EXERCISE GOAL » Print all of the material below line for line, with no changes.

RECORDS SUPPLIED »
- - - - - - -
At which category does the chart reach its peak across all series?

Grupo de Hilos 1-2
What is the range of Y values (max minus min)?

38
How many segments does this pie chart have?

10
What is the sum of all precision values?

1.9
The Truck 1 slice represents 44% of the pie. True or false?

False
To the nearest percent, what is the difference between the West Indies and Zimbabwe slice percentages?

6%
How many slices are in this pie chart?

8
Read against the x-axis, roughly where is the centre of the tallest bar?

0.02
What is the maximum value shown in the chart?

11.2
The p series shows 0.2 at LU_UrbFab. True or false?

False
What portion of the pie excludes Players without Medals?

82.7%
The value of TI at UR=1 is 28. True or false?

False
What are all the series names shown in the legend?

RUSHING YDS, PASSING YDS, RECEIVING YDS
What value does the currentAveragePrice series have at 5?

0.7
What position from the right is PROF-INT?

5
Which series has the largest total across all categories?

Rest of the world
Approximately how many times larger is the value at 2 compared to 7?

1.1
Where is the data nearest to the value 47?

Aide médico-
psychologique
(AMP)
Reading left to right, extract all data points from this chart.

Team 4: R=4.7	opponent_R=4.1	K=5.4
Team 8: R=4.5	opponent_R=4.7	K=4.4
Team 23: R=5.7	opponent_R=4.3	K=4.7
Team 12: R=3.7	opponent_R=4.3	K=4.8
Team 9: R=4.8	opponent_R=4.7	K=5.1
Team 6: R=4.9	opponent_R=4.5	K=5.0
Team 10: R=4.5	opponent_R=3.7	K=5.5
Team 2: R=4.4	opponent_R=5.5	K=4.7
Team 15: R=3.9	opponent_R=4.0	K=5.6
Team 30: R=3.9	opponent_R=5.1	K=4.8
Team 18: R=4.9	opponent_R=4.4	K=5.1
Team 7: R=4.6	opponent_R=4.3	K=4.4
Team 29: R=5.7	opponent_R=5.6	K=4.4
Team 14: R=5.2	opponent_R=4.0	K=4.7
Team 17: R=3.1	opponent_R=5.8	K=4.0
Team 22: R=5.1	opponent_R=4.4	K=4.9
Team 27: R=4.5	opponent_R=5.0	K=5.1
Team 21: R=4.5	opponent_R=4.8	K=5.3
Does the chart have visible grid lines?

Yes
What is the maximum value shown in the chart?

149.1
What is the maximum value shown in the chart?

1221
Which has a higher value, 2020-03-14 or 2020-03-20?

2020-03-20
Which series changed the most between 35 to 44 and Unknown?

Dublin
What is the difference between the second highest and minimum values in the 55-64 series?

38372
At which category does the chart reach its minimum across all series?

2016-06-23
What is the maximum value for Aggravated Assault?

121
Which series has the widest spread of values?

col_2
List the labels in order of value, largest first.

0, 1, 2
- - - - - - -
SOLVED PROBLEM »
At which category does the chart reach its peak across all series?

Grupo de Hilos 1-2
What is the range of Y values (max minus min)?

38
How many segments does this pie chart have?

10
What is the sum of all precision values?

1.9
The Truck 1 slice represents 44% of the pie. True or false?

False
To the nearest percent, what is the difference between the West Indies and Zimbabwe slice percentages?

6%
How many slices are in this pie chart?

8
Read against the x-axis, roughly where is the centre of the tallest bar?

0.02
What is the maximum value shown in the chart?

11.2
The p series shows 0.2 at LU_UrbFab. True or false?

False
What portion of the pie excludes Players without Medals?

82.7%
The value of TI at UR=1 is 28. True or false?

False
What are all the series names shown in the legend?

RUSHING YDS, PASSING YDS, RECEIVING YDS
What value does the currentAveragePrice series have at 5?

0.7
What position from the right is PROF-INT?

5
Which series has the largest total across all categories?

Rest of the world
Approximately how many times larger is the value at 2 compared to 7?

1.1
Where is the data nearest to the value 47?

Aide médico-
psychologique
(AMP)
Reading left to right, extract all data points from this chart.

Team 4: R=4.7	opponent_R=4.1	K=5.4
Team 8: R=4.5	opponent_R=4.7	K=4.4
Team 23: R=5.7	opponent_R=4.3	K=4.7
Team 12: R=3.7	opponent_R=4.3	K=4.8
Team 9: R=4.8	opponent_R=4.7	K=5.1
Team 6: R=4.9	opponent_R=4.5	K=5.0
Team 10: R=4.5	opponent_R=3.7	K=5.5
Team 2: R=4.4	opponent_R=5.5	K=4.7
Team 15: R=3.9	opponent_R=4.0	K=5.6
Team 30: R=3.9	opponent_R=5.1	K=4.8
Team 18: R=4.9	opponent_R=4.4	K=5.1
Team 7: R=4.6	opponent_R=4.3	K=4.4
Team 29: R=5.7	opponent_R=5.6	K=4.4
Team 14: R=5.2	opponent_R=4.0	K=4.7
Team 17: R=3.1	opponent_R=5.8	K=4.0
Team 22: R=5.1	opponent_R=4.4	K=4.9
Team 27: R=4.5	opponent_R=5.0	K=5.1
Team 21: R=4.5	opponent_R=4.8	K=5.3
Does the chart have visible grid lines?

Yes
What is the maximum value shown in the chart?

149.1
What is the maximum value shown in the chart?

1221
Which has a higher value, 2020-03-14 or 2020-03-20?

2020-03-20
Which series changed the most between 35 to 44 and Unknown?

Dublin
What is the difference between the second highest and minimum values in the 55-64 series?

38372
At which category does the chart reach its minimum across all series?

2016-06-23
What is the maximum value for Aggravated Assault?

121
Which series has the widest spread of values?

col_2
List the labels in order of value, largest first.

0, 1, 2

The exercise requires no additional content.